● Exercise
Each record below is to be retyped exactly, with its pictures omitted.
== Segment start ==
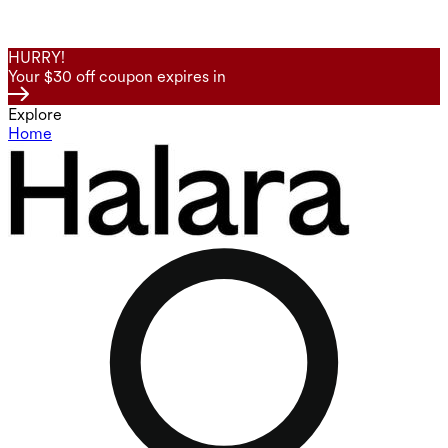
HURRY!
Your $30 off coupon expires in
Explore
Home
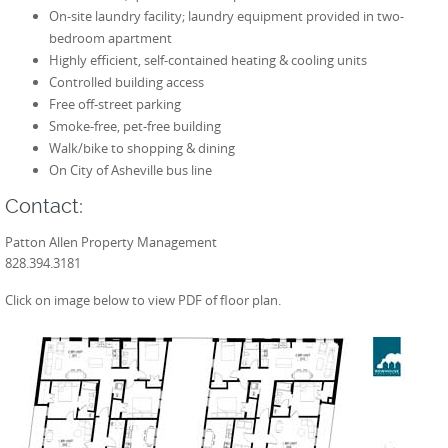
On-site laundry facility; laundry equipment provided in two-
bedroom apartment
Highly efficient, self-contained heating & cooling units
Controlled building access
Free off-street parking
Smoke-free, pet-free building
Walk/bike to shopping & dining
On City of Asheville bus line
Contact:
Patton Allen Property Management
828.394.3181
Click on image below to view PDF of floor plan.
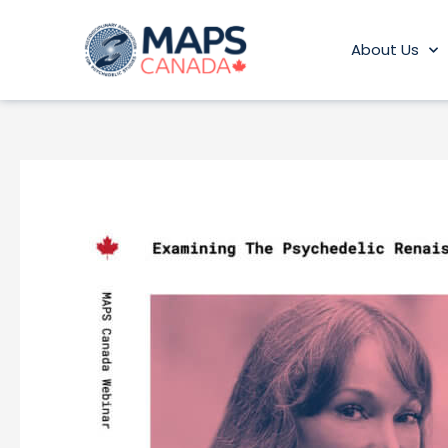
Skip
to
About Us
content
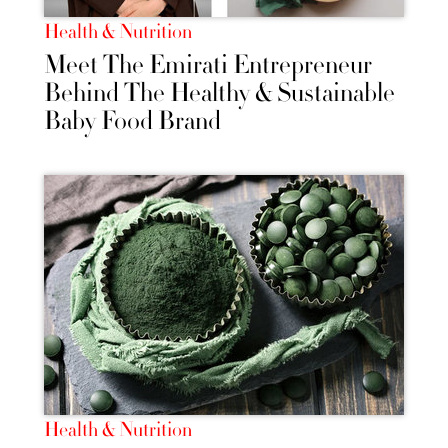
Health & Nutrition
Meet The Emirati Entrepreneur
Behind The Healthy & Sustainable
Baby Food Brand
Health & Nutrition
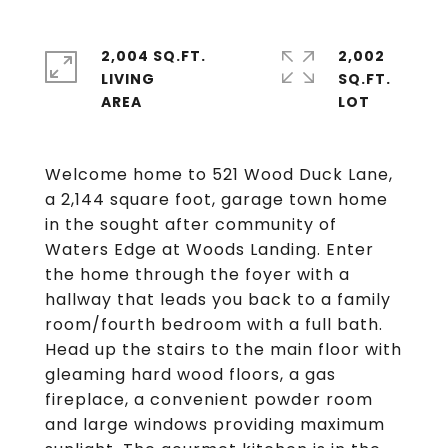
2,004 SQ.FT.
2,002
LIVING
SQ.FT.
Welcome home to 521 Wood Duck Lane,
a 2,144 square foot, garage town home
in the sought after community of
Waters Edge at Woods Landing. Enter
the home through the foyer with a
hallway that leads you back to a family
room/fourth bedroom with a full bath.
Head up the stairs to the main floor with
gleaming hard wood floors, a gas
fireplace, a convenient powder room
and large windows providing maximum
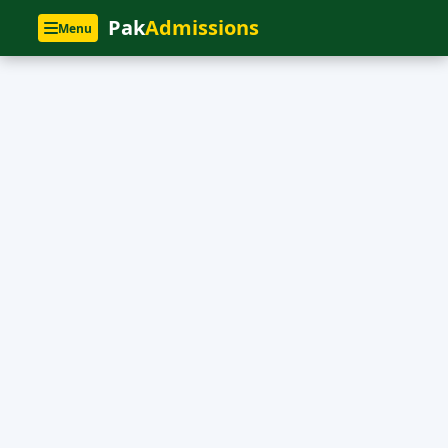
Pak
Admissions
Menu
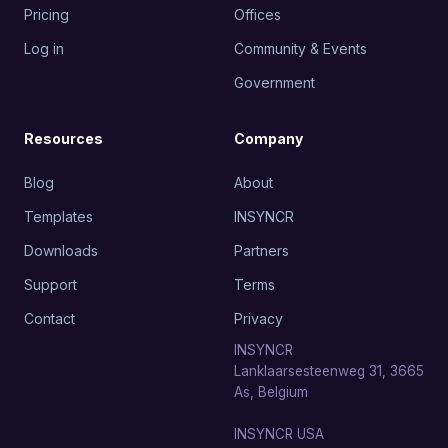
Pricing
Offices
Log in
Community & Events
Government
Resources
Company
Blog
About
Templates
INSYNCR
Downloads
Partners
Support
Terms
Contact
Privacy
INSYNCR
Lanklaarsesteenweg 31, 3665
As, Belgium
INSYNCR USA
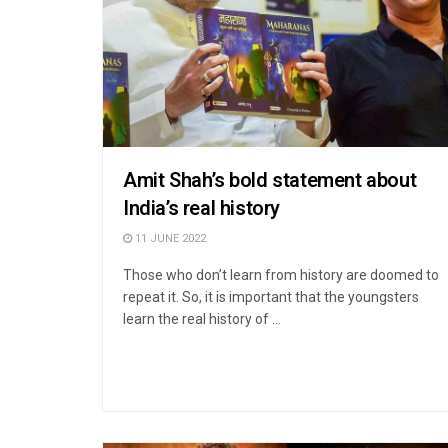
Amit Shah’s bold statement about
India’s real history
11 JUNE 2022
Those who don’t learn from history are doomed to
repeat it. So, it is important that the youngsters
learn the real history of ...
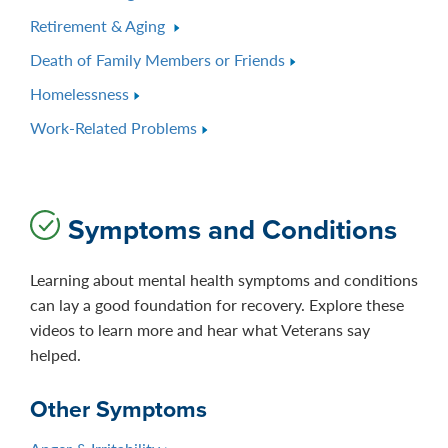
Retirement & Aging
Death of Family Members or Friends
Homelessness
Work-Related Problems
Symptoms and Conditions
Learning about mental health symptoms and conditions
can lay a good foundation for recovery. Explore these
videos to learn more and hear what Veterans say
helped.
Other Symptoms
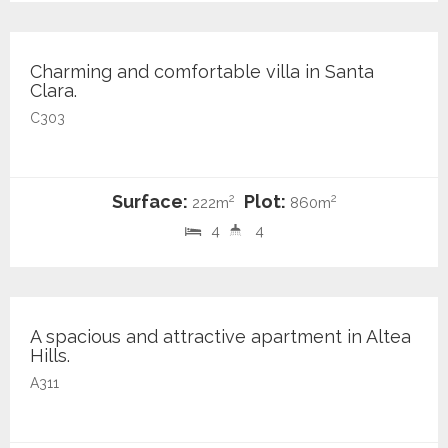
950.000 €
Charming and comfortable villa in Santa
Clara.
C303
Surface:
Plot:
2
2
222m
860m
4
4
355.000 €
A spacious and attractive apartment in Altea
Hills.
A311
== Segment end ==
● Answer for the task
HURRY!
Your $30 off coupon expires in
Explore
Home
On-site laundry facility; laundry equipment provided in two-
bedroom apartment
Highly efficient, self-contained heating & cooling units
Controlled building access
Free off-street parking
Smoke-free, pet-free building
Walk/bike to shopping & dining
On City of Asheville bus line
Contact:
Patton Allen Property Management
828.394.3181
Click on image below to view PDF of floor plan.
Skip
to
About Us
content
Health & Nutrition
Meet The Emirati Entrepreneur
Behind The Healthy & Sustainable
Baby Food Brand
Health & Nutrition
2,004 SQ.FT.
2,002
LIVING
SQ.FT.
Welcome home to 521 Wood Duck Lane,
a 2,144 square foot, garage town home
in the sought after community of
Waters Edge at Woods Landing. Enter
the home through the foyer with a
hallway that leads you back to a family
room/fourth bedroom with a full bath.
Head up the stairs to the main floor with
gleaming hard wood floors, a gas
fireplace, a convenient powder room
and large windows providing maximum
Pak
Admissions
Menu
Pricing
Offices
Log in
Community & Events
Government
Resources
Company
Blog
About
Templates
INSYNCR
Downloads
Partners
Support
Terms
Contact
Privacy
INSYNCR
Lanklaarsesteenweg 31, 3665
As, Belgium
INSYNCR USA
Amit Shah’s bold statement about
India’s real history
11 JUNE 2022
Those who don’t learn from history are doomed to
repeat it. So, it is important that the youngsters
learn the real history of ...
Retirement & Aging
Death of Family Members or Friends
Homelessness
Work-Related Problems
Symptoms and Conditions
Learning about mental health symptoms and conditions
can lay a good foundation for recovery. Explore these
videos to learn more and hear what Veterans say
helped.
Other Symptoms
950.000 €
Charming and comfortable villa in Santa
Clara.
C303
Surface:
Plot:
2
2
222m
860m
4
4
355.000 €
A spacious and attractive apartment in Altea
Hills.
A311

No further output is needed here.